Stopped from work at
Zionist Hdqtrs. to attend
to some publicity for the camp
in the Zionist publications.
Attended in evening,
East Side K.H. meeting,
which awakened my interest
to be more active in the cause
that is so dear to me.
I visted friend W. at store
All my credit to him for his
success in business, which is
such a thriving one due to
his ability. If I had
enough money now I'd accomplish
something I sincerely believe.
Like so many New Yorkers before and after him, Papa worked a day job, attended to his more heartfelt pursuits in the evening, and counted a good night's sleep among his lower priorities. Since this is so typical, and also because Papa rarely mentions work in his diary, it hasn't yet occurred to me to ask what his working hours were actually were.
I think the eight-hour work day was established for garment factory workers by 1924, so Papa may well have knocked off at four or five o'clock. (I'll have to look into this more, but even if the eight-hour day wasn't official, I'm sure Papa's factory, which still recognized May Day as a worker's holiday, hewed to progressive union rules.) This would have given him a decent amount of time to attend to his evening responsibilities, though it still would have been a bit of a scramble.
The "headquarters" he visited were likely the Zionist Organization of America offices at 114 Fifth Avenue (at 16th Street) and the "publicity" he attended to was probably some kind of writeup about his chapter of the Zionist fraternal organization B'nai Zion (an announcement about the initiation ceremony he presided over the day before?) for Dos Yiddishe Folk, the Z.O.A.'s weekly publication. It's possible that "headquarters" also meant B'nai Zion's main office at 44 East 23rd Street, but in any event they likely ran all their publicity through the Z.O.A. since they were originally a Z.O.A. spinoff.
So, you might ask, in light of all his running around and hard work, how could he attend a meeting of Keren Hayesod (a Zionist fundraising group) and come away thinking he wasn't doing enough for his cause? It's hard for me to answer objectively since I never think I do enough of whatever I do and pretty much motivate myself entirely be being dissatisfied with what I have; I can only assume Papa had the same feelings as a young man and, perhaps, passed the trait down to me. In fact, I need to wrap up this post right now because I have to be somewhere, and I'm entirely sure this post is abysmally incomplete. (Watch for me, stomping down the street in a shitty mood, in about five minutes).

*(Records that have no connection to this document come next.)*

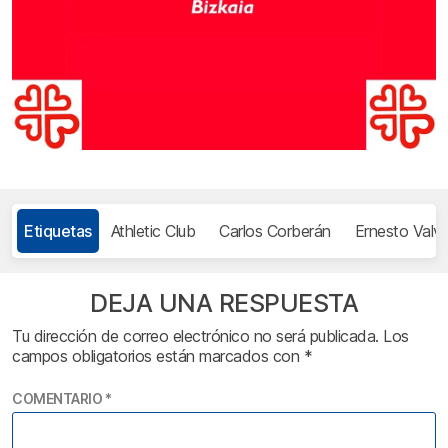
Etiquetas
Athletic Club
Carlos Corberán
Ernesto Valv
DEJA UNA RESPUESTA
Tu dirección de correo electrónico no será publicada.
Los
campos obligatorios están marcados con
*
COMENTARIO
*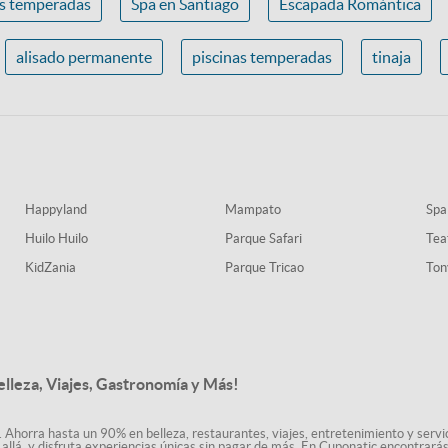
as temperadas
Spa en Santiago
Escapada Romántica
alisado permanente
piscinas temperadas
tinaja
Happyland
Mampato
Spa
Huilo Huilo
Parque Safari
Tea
KidZania
Parque Tricao
Ton
elleza, Viajes, Gastronomía y Más!
. Ahorra hasta un 90% en belleza, restaurantes, viajes, entretenimiento y servici
allá, y disfruta experiencias únicas sin pagar de más. En Cuponatic encontrar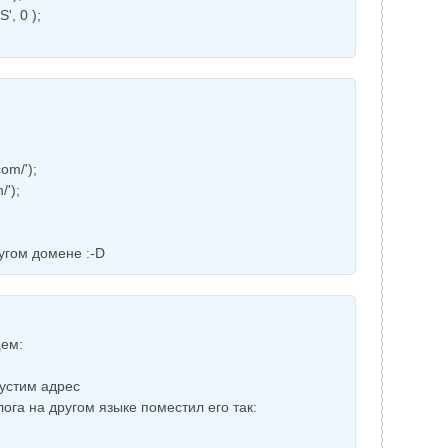
, 0 );
om/');
/');
угом домене :-D
щем:
пустим адрес
блога на другом языке поместил его так: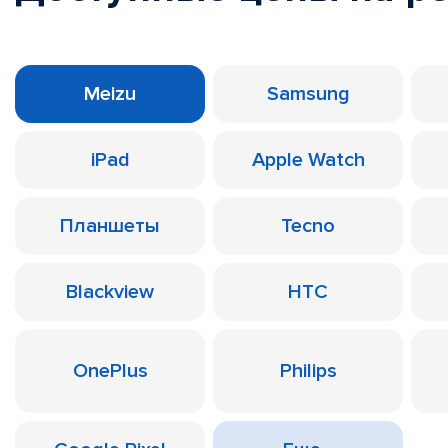
Meizu
Samsung
iPad
Apple Watch
Планшеты
Tecno
Blackview
HTC
OnePlus
Philips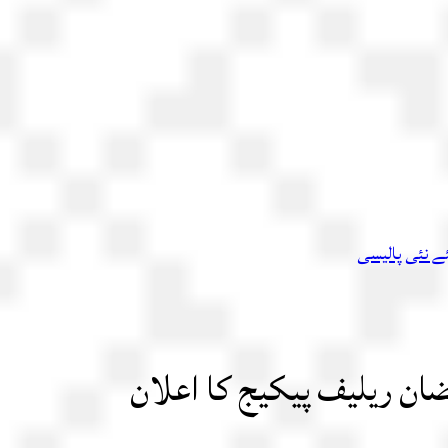
ئے نئی پالیسی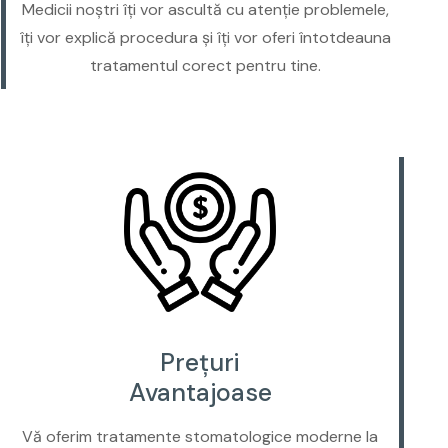
Medicii noștri îți vor ascultă cu atenție problemele,
îți vor explică procedura și îți vor oferi întotdeauna
tratamentul corect pentru tine.
Prețuri
Avantajoase
Vă oferim tratamente stomatologice moderne la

Here are the questions I still wish I'd written about:
- Why did Papa refer to his friend "W." only by his first initial? Did he not want to bring the evil eye on his successful business?
- What does Papa think he'd accomplish with more money? Help the Zionist cause? Run for office? Give more to charity?
- When did Papa learn to judge his life on what he had rather than on some abstract sense that he was supposed to be doing something else, something more, something different? And when will I, for God's sake?